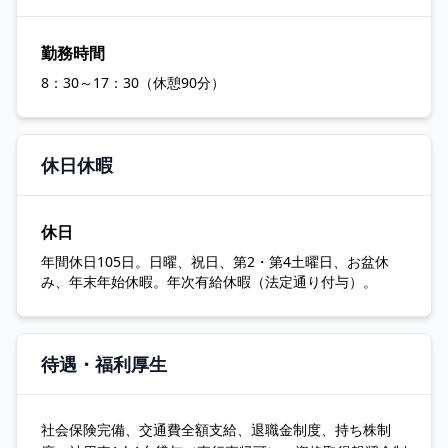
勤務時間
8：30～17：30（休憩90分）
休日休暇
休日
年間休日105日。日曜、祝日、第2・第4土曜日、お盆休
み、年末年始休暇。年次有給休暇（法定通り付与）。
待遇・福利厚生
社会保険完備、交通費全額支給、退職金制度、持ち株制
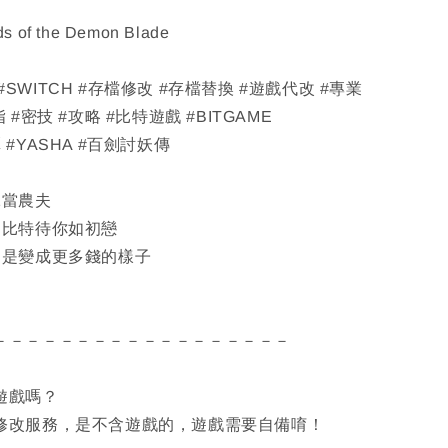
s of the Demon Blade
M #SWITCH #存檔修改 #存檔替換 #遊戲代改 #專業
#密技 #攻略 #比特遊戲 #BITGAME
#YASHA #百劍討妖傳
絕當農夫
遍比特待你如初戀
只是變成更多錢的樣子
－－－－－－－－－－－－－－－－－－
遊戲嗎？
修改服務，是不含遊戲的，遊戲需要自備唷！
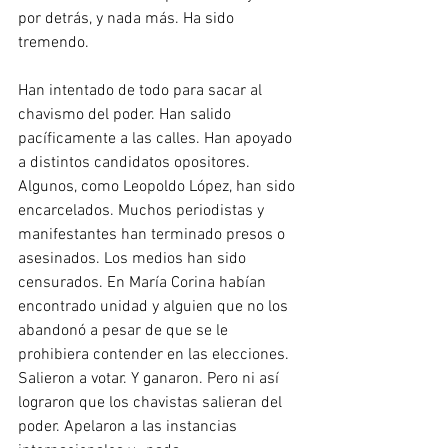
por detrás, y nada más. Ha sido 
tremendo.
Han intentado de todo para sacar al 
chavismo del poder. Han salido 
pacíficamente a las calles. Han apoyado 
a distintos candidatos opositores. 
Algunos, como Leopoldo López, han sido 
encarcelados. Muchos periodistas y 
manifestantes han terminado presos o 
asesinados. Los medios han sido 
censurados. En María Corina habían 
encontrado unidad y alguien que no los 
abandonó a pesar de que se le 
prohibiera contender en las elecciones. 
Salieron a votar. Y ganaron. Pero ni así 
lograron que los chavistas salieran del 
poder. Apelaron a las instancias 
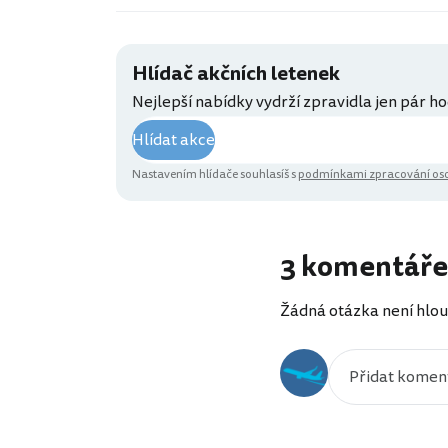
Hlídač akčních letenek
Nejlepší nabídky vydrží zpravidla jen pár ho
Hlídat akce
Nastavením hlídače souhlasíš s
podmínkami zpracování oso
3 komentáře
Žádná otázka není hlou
☆ ☆ ☆ ☆ ☆
### PROBLEM TO WORK ON
Copy everything in the records from the line containing "por detrás, y nada más. Ha sido" down to the line containing "encarcelados. Muchos periodistas y", including both of those lines.

### TASK ANSWER
por detrás, y nada más. Ha sido 
tremendo.
Han intentado de todo para sacar al 
chavismo del poder. Han salido 
pacíficamente a las calles. Han apoyado 
a distintos candidatos opositores. 
Algunos, como Leopoldo López, han sido 
encarcelados. Muchos periodistas y 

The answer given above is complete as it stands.